In order to look back to the past, the mirror must be cooled to the almost absolute zero point.

This is achieved by two methods: on the one hand, a very complex sun/heat shield has been developed, which is the size of a tennis court.

Between the individual layers is the vacuum of space, which is very well insulated.

Secondly, a limited supply of coolant is taken and the telescope is actively cooled down.

Here you can see how the heat is shielded between the heat shield and the telescope.

To be as far away from the disturbing sun as possible, James Webb will not fly around Earth like Hubble in orbit, but will be at Lagrange Point 2, 1.5 million km from Earth.

Lagrange Points – Wikipedia

If something of this highly complex telescope doesn’t work, no one can fix it.

Everything has to work perfectly right away, otherwise it is 9 billion dollars, that’s how much the project has lost so far.

The heat shield is far too big to be transported in a rocket, so it is built up like an origami and unfolded in space.

Here is an animation that takes two minutes, will take over a month.

ESA is also involved in this telescope, which, in addition to new instruments, will also provide the Ariane 5 rocket.

This telescope has integrated 10 brand new technologies.

Particularly interesting, Nirspec (ESA/Airbus) is a very complex instrument with microshutter (small windows 100x 200 microns x 62000 pieces).

Through these shutters, the JWST is able to analyze thousands of objects/exoplanets simultaneously.

This makes it possible for the first time to search exoplanets for extraterrestrial life on a large scale.

What the Kepler telescope used to need a day for, the JWST manages in half an hour.

This video shows how the light is guided through a series of complex mirrors into the NirSpec.

In addition, the JWST has the most advanced infrared detectors (MIRI), making it 100 times more sensitive than the Hubble telescope.

Originally the start was planned for 2018, unfortunately the development has been delayed several times, the earliest start date is March 2021.

There were doubts about the reliability of the heat shield.

The cost will be about 10 billion dollars at launch.

The telescope itself is finished, but it is being tested tirelessly to make sure everything is running perfectly, because there will probably be no second telescope of this kind.

At the start, many people will hold their breath, because so much can go wrong.

The rocket could explode at launch, the JWST could not reach L2, the antenna or solar panel could not extend, the heat shield could not unfold properly, the optics of the telescope could not align properly, etc.

Many scientists find the project too risky.

The service life is only designed for 10 years.

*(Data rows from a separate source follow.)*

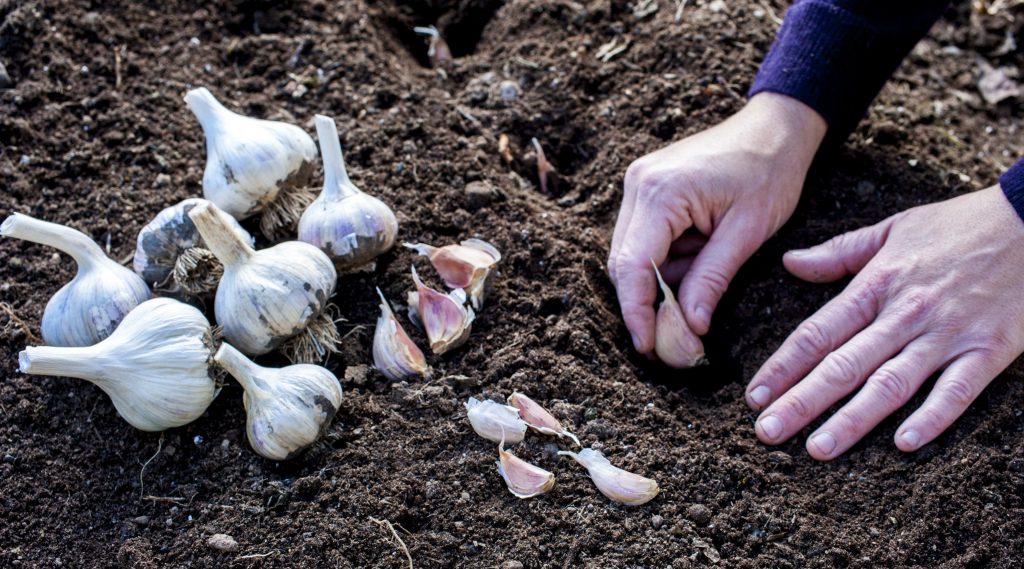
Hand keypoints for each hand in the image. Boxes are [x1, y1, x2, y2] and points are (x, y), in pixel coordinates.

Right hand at [607, 93, 826, 360]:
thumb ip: (712, 279)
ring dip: (660, 282)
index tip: (649, 347)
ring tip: (700, 289)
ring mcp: (639, 185)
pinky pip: (644, 240)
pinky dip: (666, 263)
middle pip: (624, 263)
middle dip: (647, 304)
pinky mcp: (648, 190)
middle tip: (674, 340)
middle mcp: (638, 185)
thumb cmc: (770, 172)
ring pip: (632, 255)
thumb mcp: (748, 232)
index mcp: (661, 193)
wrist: (775, 128)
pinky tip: (696, 263)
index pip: (633, 266)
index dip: (637, 312)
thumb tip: (691, 328)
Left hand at [747, 185, 1023, 459]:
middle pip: (843, 365)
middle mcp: (905, 313)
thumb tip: (789, 263)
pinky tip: (903, 443)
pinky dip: (932, 417)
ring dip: (852, 419)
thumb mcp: (893, 228)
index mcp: (877, 285)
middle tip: (766, 433)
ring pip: (891, 383)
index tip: (754, 396)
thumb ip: (839, 252)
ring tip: (818, 449)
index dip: (783, 366)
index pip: (817, 333)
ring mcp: (947, 334)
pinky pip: (957, 390)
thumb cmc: (958, 226)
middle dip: (801, 402)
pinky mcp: (989, 350)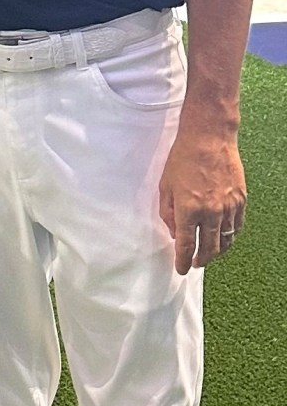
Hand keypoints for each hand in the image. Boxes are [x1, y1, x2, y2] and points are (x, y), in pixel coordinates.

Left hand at [158, 118, 245, 272]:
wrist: (209, 137)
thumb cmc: (183, 158)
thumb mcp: (165, 186)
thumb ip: (168, 213)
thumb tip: (174, 232)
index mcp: (189, 209)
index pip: (186, 245)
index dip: (182, 260)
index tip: (181, 269)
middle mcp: (211, 212)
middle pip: (209, 248)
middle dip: (201, 259)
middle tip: (195, 262)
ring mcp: (229, 206)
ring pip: (225, 240)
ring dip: (217, 251)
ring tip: (209, 253)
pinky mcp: (240, 199)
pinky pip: (237, 226)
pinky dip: (230, 236)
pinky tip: (224, 238)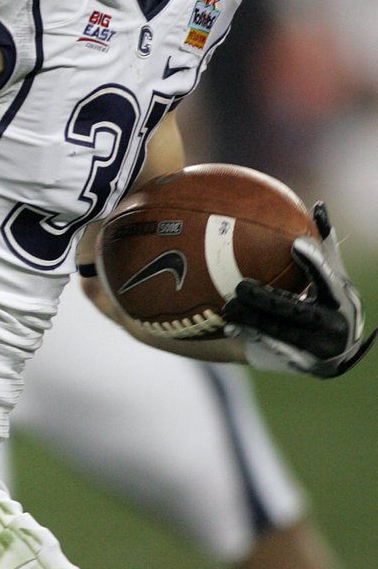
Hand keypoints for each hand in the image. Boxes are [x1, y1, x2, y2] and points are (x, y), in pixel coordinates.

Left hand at [222, 202, 375, 378]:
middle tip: (241, 285)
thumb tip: (318, 205)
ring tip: (227, 306)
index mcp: (341, 298)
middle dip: (268, 300)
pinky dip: (251, 336)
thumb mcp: (332, 274)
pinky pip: (273, 349)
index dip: (313, 261)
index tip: (295, 245)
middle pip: (297, 311)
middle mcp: (334, 325)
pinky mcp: (303, 363)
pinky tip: (229, 326)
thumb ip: (324, 243)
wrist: (337, 347)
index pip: (326, 277)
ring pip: (281, 333)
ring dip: (252, 320)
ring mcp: (319, 348)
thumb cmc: (327, 299)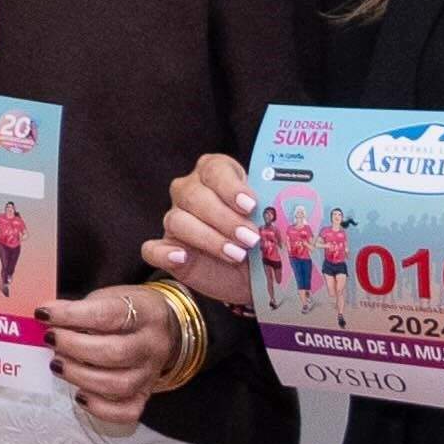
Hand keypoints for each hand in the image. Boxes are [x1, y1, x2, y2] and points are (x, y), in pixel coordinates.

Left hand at [43, 285, 181, 429]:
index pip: (108, 315)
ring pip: (119, 384)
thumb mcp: (107, 298)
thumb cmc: (126, 312)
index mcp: (145, 313)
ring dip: (80, 376)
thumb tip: (46, 315)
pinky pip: (127, 411)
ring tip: (57, 364)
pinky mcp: (145, 395)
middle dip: (74, 347)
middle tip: (50, 339)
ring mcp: (150, 373)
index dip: (71, 315)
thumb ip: (79, 307)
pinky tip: (79, 395)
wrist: (163, 328)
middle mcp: (152, 345)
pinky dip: (100, 408)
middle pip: (115, 353)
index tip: (44, 314)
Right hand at [144, 152, 258, 313]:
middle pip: (194, 195)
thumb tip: (290, 203)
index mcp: (217, 175)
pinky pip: (152, 248)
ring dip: (207, 238)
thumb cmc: (265, 238)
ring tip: (236, 254)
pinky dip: (164, 253)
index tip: (251, 206)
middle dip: (224, 219)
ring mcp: (176, 220)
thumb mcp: (273, 218)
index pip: (214, 170)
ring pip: (177, 220)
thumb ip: (274, 207)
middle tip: (251, 238)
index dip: (230, 187)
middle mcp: (191, 192)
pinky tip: (182, 258)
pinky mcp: (167, 249)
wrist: (257, 274)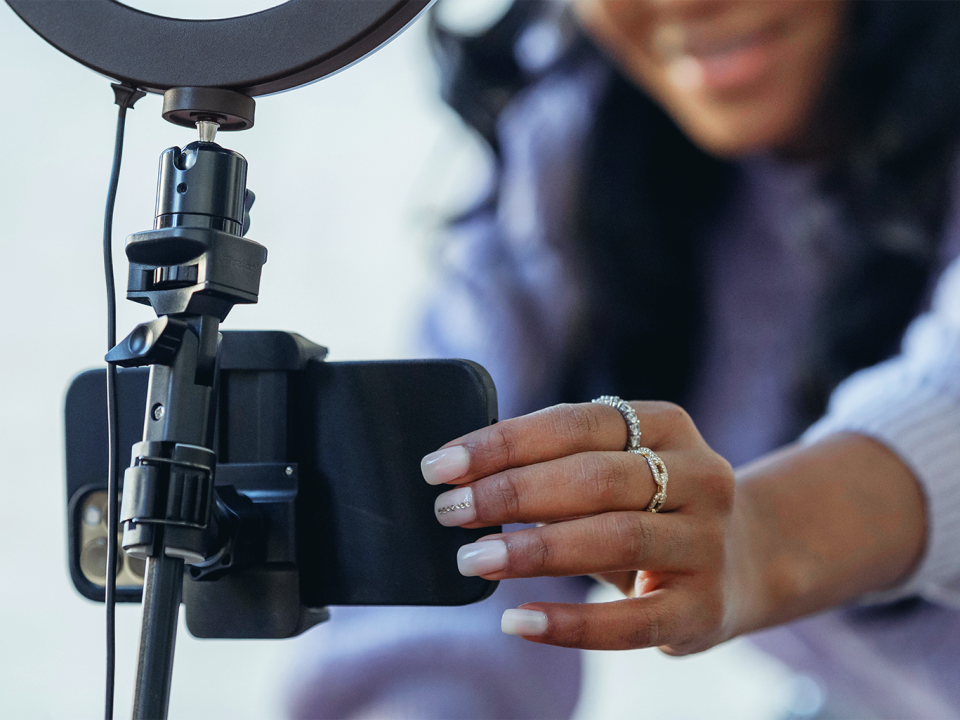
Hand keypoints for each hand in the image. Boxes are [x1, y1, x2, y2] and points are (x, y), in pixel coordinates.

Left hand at [420, 401, 746, 653]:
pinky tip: (518, 621)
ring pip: (614, 538)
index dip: (504, 442)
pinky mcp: (704, 608)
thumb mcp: (616, 469)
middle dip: (511, 493)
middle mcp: (700, 475)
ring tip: (472, 560)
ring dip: (534, 549)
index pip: (576, 423)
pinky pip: (632, 620)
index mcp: (668, 425)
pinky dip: (570, 624)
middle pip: (595, 477)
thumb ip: (556, 465)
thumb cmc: (649, 507)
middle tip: (449, 512)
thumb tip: (462, 478)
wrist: (742, 560)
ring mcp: (708, 542)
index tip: (442, 465)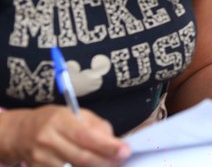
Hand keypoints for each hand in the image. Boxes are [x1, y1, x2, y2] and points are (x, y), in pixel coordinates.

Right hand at [1, 105, 128, 166]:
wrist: (21, 132)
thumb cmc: (54, 121)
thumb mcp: (75, 114)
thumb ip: (96, 125)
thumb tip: (114, 140)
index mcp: (59, 120)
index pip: (86, 136)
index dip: (107, 146)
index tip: (125, 150)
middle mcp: (48, 139)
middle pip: (82, 157)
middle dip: (106, 161)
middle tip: (122, 159)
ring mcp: (41, 158)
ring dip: (97, 166)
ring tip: (109, 162)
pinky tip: (92, 165)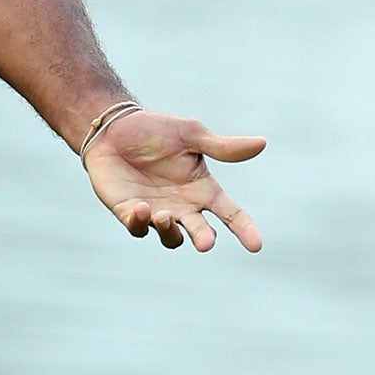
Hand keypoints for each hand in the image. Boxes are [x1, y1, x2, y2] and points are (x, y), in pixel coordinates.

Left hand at [83, 111, 265, 251]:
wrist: (112, 128)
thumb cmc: (155, 130)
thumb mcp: (191, 135)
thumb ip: (223, 146)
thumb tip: (262, 143)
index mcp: (203, 189)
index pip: (230, 213)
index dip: (244, 229)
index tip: (256, 245)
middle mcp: (184, 206)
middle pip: (201, 232)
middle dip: (203, 238)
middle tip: (205, 242)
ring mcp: (157, 213)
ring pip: (171, 237)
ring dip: (169, 230)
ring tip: (165, 216)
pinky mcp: (129, 213)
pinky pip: (137, 227)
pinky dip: (140, 222)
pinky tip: (141, 208)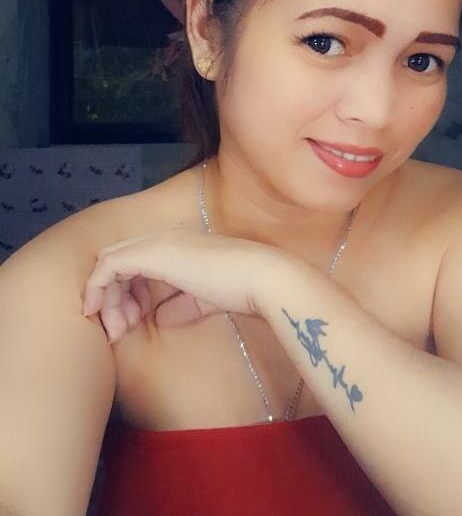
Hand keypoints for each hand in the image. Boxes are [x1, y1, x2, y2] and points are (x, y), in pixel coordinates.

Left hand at [81, 225, 285, 342]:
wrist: (257, 278)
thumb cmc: (238, 287)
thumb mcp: (203, 299)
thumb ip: (181, 306)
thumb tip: (161, 317)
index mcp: (175, 244)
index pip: (133, 259)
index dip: (124, 291)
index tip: (131, 322)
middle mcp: (161, 237)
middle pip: (115, 259)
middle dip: (110, 295)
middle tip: (118, 328)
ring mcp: (155, 242)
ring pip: (108, 262)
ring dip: (105, 297)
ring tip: (116, 329)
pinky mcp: (150, 252)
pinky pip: (108, 266)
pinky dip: (99, 289)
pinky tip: (99, 312)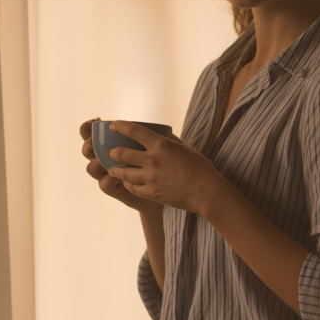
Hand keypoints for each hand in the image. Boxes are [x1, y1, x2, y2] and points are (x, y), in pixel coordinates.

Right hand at [80, 117, 160, 214]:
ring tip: (106, 161)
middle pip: (87, 150)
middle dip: (88, 145)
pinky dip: (109, 179)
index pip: (91, 133)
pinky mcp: (111, 187)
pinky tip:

When it goes into operation, we will better understand how the Sun and Earth were created, and see unique images from the earliest years of the universe.

Interesting fact: If the telescope were 21 light years away from Earth, it would still be able to see the Earth.

If all goes well, it will be the first time to take highly detailed shots of Proxima Centauri.

Image of the finished telescope without heat shield in a special cooling chamber (-250掳C) to test the optics.

Originally built for the Apollo program.